> [Instructions to follow] Each entry below is to be written out exactly, and the pictures are to be left out.

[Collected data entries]
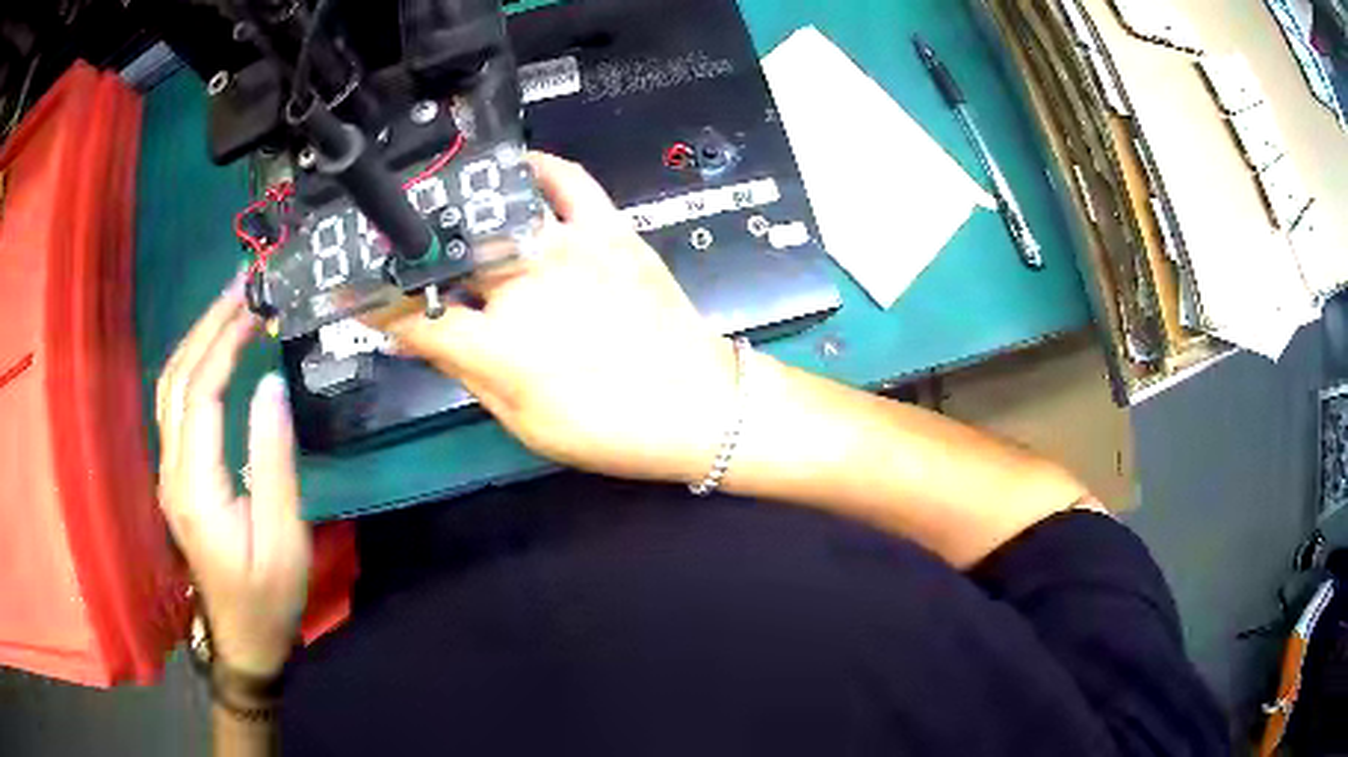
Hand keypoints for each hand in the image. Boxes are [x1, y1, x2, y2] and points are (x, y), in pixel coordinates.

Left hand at [156, 277, 310, 677]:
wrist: (242, 638)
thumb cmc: (268, 596)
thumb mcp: (283, 537)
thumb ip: (273, 461)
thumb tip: (271, 386)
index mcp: (195, 487)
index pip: (200, 393)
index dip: (225, 342)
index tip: (257, 305)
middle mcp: (172, 470)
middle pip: (177, 378)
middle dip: (207, 324)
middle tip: (243, 283)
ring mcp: (169, 472)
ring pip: (170, 387)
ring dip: (197, 338)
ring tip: (230, 303)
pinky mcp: (176, 475)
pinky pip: (175, 404)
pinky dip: (193, 364)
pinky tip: (213, 348)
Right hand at [385, 153, 737, 483]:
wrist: (699, 405)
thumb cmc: (608, 427)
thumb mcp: (523, 422)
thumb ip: (466, 373)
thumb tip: (418, 337)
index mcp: (498, 346)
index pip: (413, 316)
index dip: (372, 303)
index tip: (349, 289)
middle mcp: (524, 286)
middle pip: (448, 256)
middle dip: (414, 254)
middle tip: (398, 252)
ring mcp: (568, 248)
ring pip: (494, 214)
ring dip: (458, 211)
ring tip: (438, 207)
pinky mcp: (609, 229)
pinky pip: (568, 180)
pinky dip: (540, 166)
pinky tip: (517, 166)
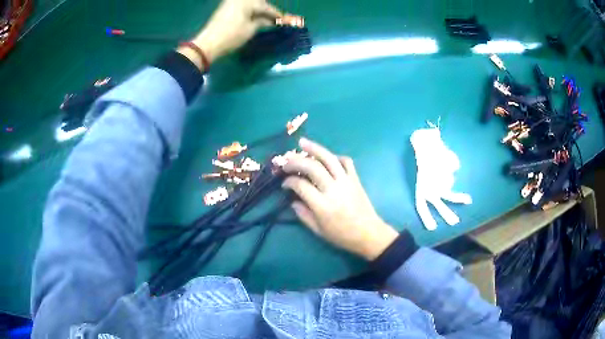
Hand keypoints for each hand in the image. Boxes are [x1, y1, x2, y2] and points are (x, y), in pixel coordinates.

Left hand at [179, 0, 281, 69]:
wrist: (208, 43)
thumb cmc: (231, 36)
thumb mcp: (251, 29)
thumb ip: (262, 22)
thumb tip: (271, 20)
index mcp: (247, 1)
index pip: (266, 7)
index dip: (277, 14)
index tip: (286, 20)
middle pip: (258, 2)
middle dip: (267, 9)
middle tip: (276, 18)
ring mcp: (230, 2)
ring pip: (250, 3)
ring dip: (258, 9)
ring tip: (266, 18)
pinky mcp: (224, 8)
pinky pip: (242, 5)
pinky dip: (249, 10)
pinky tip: (254, 17)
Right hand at [282, 138, 398, 260]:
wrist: (368, 234)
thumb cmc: (341, 235)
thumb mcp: (318, 231)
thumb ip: (303, 214)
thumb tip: (293, 200)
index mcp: (322, 205)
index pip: (300, 185)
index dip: (289, 181)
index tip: (284, 183)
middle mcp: (333, 189)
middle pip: (312, 167)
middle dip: (296, 161)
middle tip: (286, 162)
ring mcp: (346, 182)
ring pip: (329, 159)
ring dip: (314, 148)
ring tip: (302, 143)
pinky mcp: (355, 179)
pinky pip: (346, 162)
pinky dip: (336, 157)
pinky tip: (328, 158)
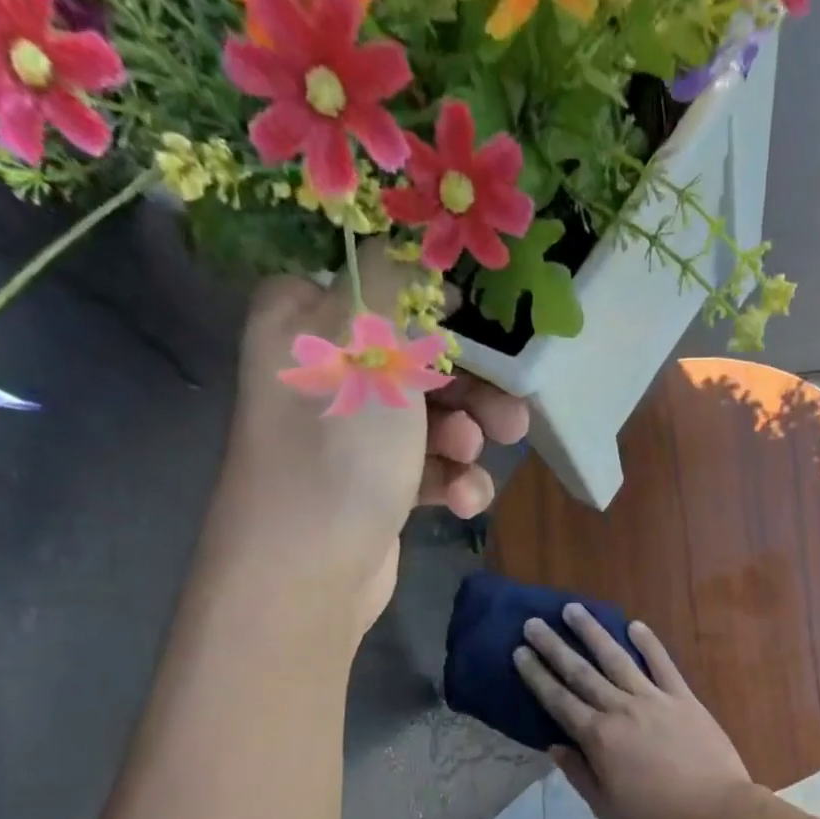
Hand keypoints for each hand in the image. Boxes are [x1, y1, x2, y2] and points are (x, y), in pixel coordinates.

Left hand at [221, 246, 528, 630]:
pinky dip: (453, 481)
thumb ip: (398, 283)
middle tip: (510, 414)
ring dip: (466, 439)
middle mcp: (328, 371)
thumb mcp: (368, 340)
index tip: (490, 326)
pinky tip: (463, 501)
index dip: (440, 306)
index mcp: (308, 320)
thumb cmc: (338, 444)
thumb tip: (417, 250)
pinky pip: (429, 468)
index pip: (383, 289)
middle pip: (420, 360)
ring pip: (434, 419)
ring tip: (474, 458)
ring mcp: (353, 435)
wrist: (310, 568)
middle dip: (472, 390)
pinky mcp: (377, 485)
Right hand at [513, 604, 752, 818]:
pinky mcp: (683, 697)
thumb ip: (579, 773)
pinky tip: (635, 624)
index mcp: (598, 737)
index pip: (558, 700)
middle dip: (554, 646)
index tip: (519, 652)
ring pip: (617, 658)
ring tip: (574, 609)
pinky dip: (649, 643)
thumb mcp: (606, 807)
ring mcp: (654, 698)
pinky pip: (663, 664)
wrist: (715, 810)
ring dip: (593, 633)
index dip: (537, 675)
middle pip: (581, 672)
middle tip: (534, 622)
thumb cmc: (657, 817)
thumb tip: (555, 746)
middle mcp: (621, 709)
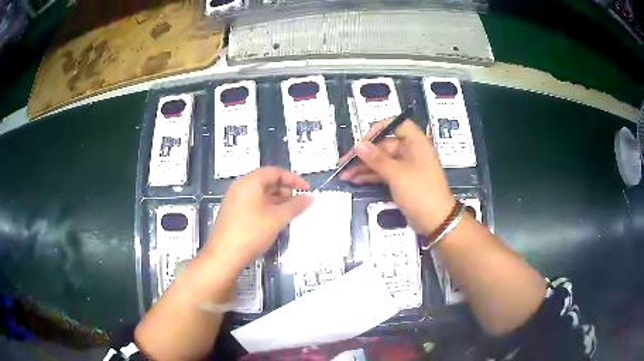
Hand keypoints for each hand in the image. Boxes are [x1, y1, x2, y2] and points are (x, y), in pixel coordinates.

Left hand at [205, 167, 312, 270]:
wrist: (224, 256)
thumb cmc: (251, 233)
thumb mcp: (277, 219)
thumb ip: (295, 206)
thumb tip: (309, 197)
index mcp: (250, 182)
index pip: (275, 172)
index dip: (293, 179)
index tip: (307, 190)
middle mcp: (241, 188)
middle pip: (267, 181)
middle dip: (286, 190)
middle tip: (299, 204)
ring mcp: (235, 201)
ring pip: (261, 194)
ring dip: (278, 201)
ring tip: (290, 214)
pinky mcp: (234, 214)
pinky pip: (254, 204)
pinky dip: (268, 209)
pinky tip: (276, 222)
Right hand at [340, 119, 454, 234]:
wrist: (436, 221)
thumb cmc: (420, 192)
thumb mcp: (397, 174)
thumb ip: (376, 159)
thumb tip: (358, 145)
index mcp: (415, 143)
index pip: (396, 124)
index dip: (379, 129)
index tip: (363, 141)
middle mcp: (411, 151)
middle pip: (384, 145)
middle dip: (364, 154)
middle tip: (344, 163)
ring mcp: (406, 167)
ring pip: (382, 161)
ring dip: (364, 167)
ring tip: (344, 175)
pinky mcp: (402, 180)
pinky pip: (384, 173)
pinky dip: (371, 176)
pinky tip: (355, 180)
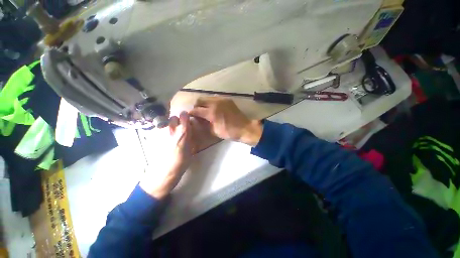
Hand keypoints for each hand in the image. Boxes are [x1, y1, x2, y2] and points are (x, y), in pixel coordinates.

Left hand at [139, 112, 194, 198]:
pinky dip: (162, 132)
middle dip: (177, 120)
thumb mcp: (190, 149)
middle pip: (173, 117)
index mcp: (182, 131)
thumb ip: (189, 137)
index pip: (184, 115)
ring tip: (170, 134)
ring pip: (165, 123)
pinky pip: (159, 130)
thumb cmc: (181, 162)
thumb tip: (188, 131)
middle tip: (179, 128)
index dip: (186, 116)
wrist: (163, 172)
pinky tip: (163, 140)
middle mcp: (171, 129)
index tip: (187, 120)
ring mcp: (160, 132)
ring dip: (169, 126)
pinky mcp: (152, 137)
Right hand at [189, 97, 262, 145]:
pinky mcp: (228, 99)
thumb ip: (205, 124)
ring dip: (203, 103)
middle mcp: (215, 103)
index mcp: (211, 112)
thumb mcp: (214, 131)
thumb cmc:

> [Response to the task]
Hand keypoints for each hand in the image. Boxes are [x1, y1, x2, y2] and points are (x, y), in pixel coordinates.

Left hand at [156, 277, 310, 677]:
wrist: (242, 638)
thumb cmc: (268, 596)
thumb mcp: (283, 537)
thumb ip: (273, 461)
thumb tip: (271, 386)
index mcp: (195, 487)
index pip: (200, 393)
index dip: (225, 342)
index tip: (257, 305)
middle mcp: (172, 470)
middle pip: (177, 378)
middle dip: (207, 324)
middle tip: (243, 283)
ring mcp: (169, 472)
ring pip: (170, 387)
ring dip: (197, 338)
ring tip: (230, 303)
pinky mcp: (176, 475)
pinky pip: (175, 404)
pinky dip: (193, 364)
pinky tip: (213, 348)
Right hand at [385, 153, 737, 483]:
wrist: (699, 405)
thumb cmc: (608, 427)
thumb mcp: (523, 422)
thumb ip: (466, 373)
thumb tip: (418, 337)
index mcp: (498, 346)
index pip: (413, 316)
index dip: (372, 303)
index tip: (349, 289)
middle mcp: (524, 286)
middle pip: (448, 256)
middle dip: (414, 254)
middle tip: (398, 252)
ring mcp: (568, 248)
ring pip: (494, 214)
ring dip: (458, 211)
ring tip: (438, 207)
pinky mcp: (609, 229)
pinky pip: (568, 180)
pinky dip: (540, 166)
pinky tip: (517, 166)
Hand keypoints for each hand in the image. Boxes are [x1, y1, x2, y2] and points are (x, y), in pixel coordinates.

Left hand at [179, 0, 281, 69]:
wrist: (208, 43)
thumb cmc: (231, 36)
thumb mcp: (251, 29)
thumb ip: (262, 22)
thumb tip: (271, 20)
index mcp: (247, 1)
index pip: (266, 7)
index dip: (277, 14)
index tip: (286, 20)
middle pip: (258, 2)
middle dip: (267, 9)
middle tip: (276, 18)
ring mcp: (230, 2)
ring pip: (250, 3)
ring dip: (258, 9)
ring tip: (266, 18)
pinky mcp: (224, 8)
pinky pip: (242, 5)
pinky dip: (249, 10)
pinky tip: (254, 17)
Right hand at [282, 138, 398, 260]:
wrist: (368, 234)
thumb cmc: (341, 235)
thumb mcp: (318, 231)
thumb ip: (303, 214)
thumb tip: (293, 200)
index mcp: (322, 205)
index pip: (300, 185)
index dip: (289, 181)
index tip: (284, 183)
middle mcp: (333, 189)
middle pip: (312, 167)
middle dip: (296, 161)
middle tip: (286, 162)
ring mcp: (346, 182)
ring pip: (329, 159)
ring dip: (314, 148)
ring tip: (302, 143)
pinky mcp: (355, 179)
pinky pip: (346, 162)
pinky dip: (336, 157)
pinky tip: (328, 158)
Hand keypoints for each hand in the image. Boxes are [x1, y1, x2, y2] and points are (x, y), in pixel coordinates.

Left hand at [221, 246, 528, 630]:
pinky dip: (453, 481)
thumb ip: (398, 283)
middle tip: (510, 414)
ring dip: (466, 439)
middle mcp: (328, 371)
thumb mcp: (368, 340)
index tip: (490, 326)
pinky tip: (463, 501)
index dip: (440, 306)
index mcp: (308, 320)
thumb cmc: (338, 444)
thumb tip: (417, 250)
pinky pip: (429, 468)
index pip: (383, 289)
middle pip: (420, 360)
ring pip: (434, 419)
ring tip: (474, 458)
ring mcp: (353, 435)
wrist: (310, 568)
middle dip: (472, 390)
pinky mcp: (377, 485)
Right hand at [513, 604, 752, 818]:
pinky mcp: (683, 697)
thumb ip: (579, 773)
pinky tip: (635, 624)
index mcp: (598, 737)
index pip: (558, 700)
middle dip: (554, 646)
index tip: (519, 652)
ring pip: (617, 658)
ring tip: (574, 609)
pinky dip: (649, 643)
thumb mcp: (606, 807)
ring mcp: (654, 698)
pinky pip: (663, 664)
wrist: (715, 810)
ring dip: (593, 633)
index dip: (537, 675)
middle pip: (581, 672)
middle tip: (534, 622)
thumb cmc: (657, 817)
thumb tip: (555, 746)
middle mcp: (621, 709)
Hand keypoints for each hand in the image. Boxes are [x1, y1, x2, y2] and points are (x, y), in pixel coordinates.

Left hand at [205, 167, 312, 270]:
wrist: (224, 256)
thumb cmc: (251, 233)
thumb mcp: (277, 219)
thumb ip: (295, 206)
thumb tip: (309, 197)
index mcp: (250, 182)
index pip: (275, 172)
index dip: (293, 179)
index tip: (307, 190)
middle mcp: (241, 188)
middle pip: (267, 181)
middle dip: (286, 190)
middle tip: (299, 204)
ring mcp: (235, 201)
ring pip: (261, 194)
ring dip: (278, 201)
ring tip: (290, 214)
pinky mcp: (234, 214)
pinky pip: (254, 204)
pinky dip: (268, 209)
pinky tip: (276, 222)
Right hand at [340, 119, 454, 234]:
wrist: (436, 221)
thumb cmc: (420, 192)
thumb mcp: (397, 174)
thumb ip: (376, 159)
thumb tip: (358, 145)
index mcp: (415, 143)
index pip: (396, 124)
index dip: (379, 129)
index tip: (363, 141)
middle mcp: (411, 151)
middle pip: (384, 145)
middle dip: (364, 154)
middle tip: (344, 163)
ring mcp: (406, 167)
ring pip: (382, 161)
ring dip: (364, 167)
ring tip: (344, 175)
pinky mcp: (402, 180)
pinky pip: (384, 173)
pinky dip: (371, 176)
pinky tip: (355, 180)
Hand keypoints for each hand in the image. Boxes are [x1, y1, x2, y2] and points are (x, y), in pixel coordinates.

Left hand at [139, 112, 194, 198]:
pinky dip: (162, 132)
middle dip: (177, 120)
thumb mcp: (190, 149)
middle pip: (173, 117)
index mcp: (182, 131)
thumb ip: (189, 137)
index pip: (184, 115)
ring tip: (170, 134)
ring pip: (165, 123)
pinky pip: (159, 130)
thumb cmc: (181, 162)
thumb tip: (188, 131)
middle tip: (179, 128)
index dip: (186, 116)
wrist: (163, 172)
pinky tip: (163, 140)
middle mcp: (171, 129)
index tip: (187, 120)
ring mcp: (160, 132)
ring dip: (169, 126)
pinky mcp: (152, 137)
Right hand at [189, 97, 262, 145]:
pinky mcp: (228, 99)
thumb ip: (205, 124)
ring dip: (203, 103)
middle mcp: (215, 103)
index mcp: (211, 112)
thumb mcp: (214, 131)
thumb cmc:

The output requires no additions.